Thursday, 18 Ramadhan 1440 / 23 May 2019

Thursday, 18 Ramadhan 1440 / 23 May 2019

Sinyal PAN Gabung Koalisi, Jokowi: Ya, Nanti Dilihat

Rabu 08 Aug 2018 11:41 WIB

Rep: Dessy Suciati Saputri/ Red: Muhammad Hafil

Presiden Jokowi, Ketua Umum PAN Zulkifli Hasan, dan Ketua Umum PDIP Megawati Soekarnoputri.

Presiden Jokowi, Ketua Umum PAN Zulkifli Hasan, dan Ketua Umum PDIP Megawati Soekarnoputri.

Foto: Republika/Prayogi
Pramono Anung menyebut ada satu partai lagi yang akan gabung ke Jokowi.

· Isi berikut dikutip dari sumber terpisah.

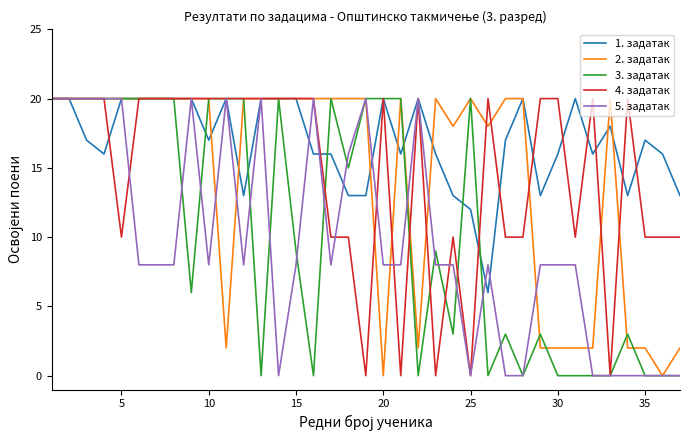

Which series has the largest total across all categories?

1. задатак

REPUBLIKA.CO.ID, BOGOR -- Presiden Joko Widodo (Jokowi) menyatakan tak menutup kemungkinan bergabungnya Partai Amanat Nasional (PAN) dalam barisan partai politik pendukungnya di Pilpres 2019. Hal ini disampaikannya usai acara peresmian pembukaan pendidikan kader ulama (PKU) Majelis Ulama Indonesia (MUI) di Kabupaten Bogor, Jawa Barat, Rabu (8/8).

"(PAN akan dukung pemerintah) Ya nanti dilihat," ujar Jokowi.

Saat ditanyakan apakah akan ada partai politik kesepuluh yang bergabung dalam koalisi partai pendukung Jokowi, ia pun enggan menjawabnya.

"Ya tanya Pak Romi (Romahurmuziy)," ucap dia yang juga didampingi Ketua Umum PPP.

Begitu pula terkait rencana deklarasi cawapres pendampingnya nanti, Jokowi juga meminta awak media untuk menanyakan lebih lanjut ke Romi. "Tanya Pak Romi," katanya.

Sebelumnya, Sekretaris Kabinet Pramono Anung menyebut kemungkinan satu partai politik akan bergabung dengan koalisi partai pendukung Jokowi, yakni Partai Amanat Nasional (PAN).

"Kita lihat nanti pada saat tanda tangan pencalonan presiden dan wakil presiden. Apakah jumlah parpol pendukungnya sembilan atau 10," kata Pramono di Kompleks Istana Presiden, Jakarta, Selasa (7/8).

Ketua Umum PAN Zulkifli Hasan, kemarin sore diketahui menemui Presiden Jokowi di Istana Kepresidenan, Jakarta. Namun, belum diketahui pembahasan yang dilakukan dalam pertemuan tersebut. Hingga saat ini diketahui Jokowi didukung oleh sembilan partai politik. Yakni PDI-Perjuangan, Golkar, Nasdem, PPP, PKB, Hanura, Perindo, PKPI, PSI.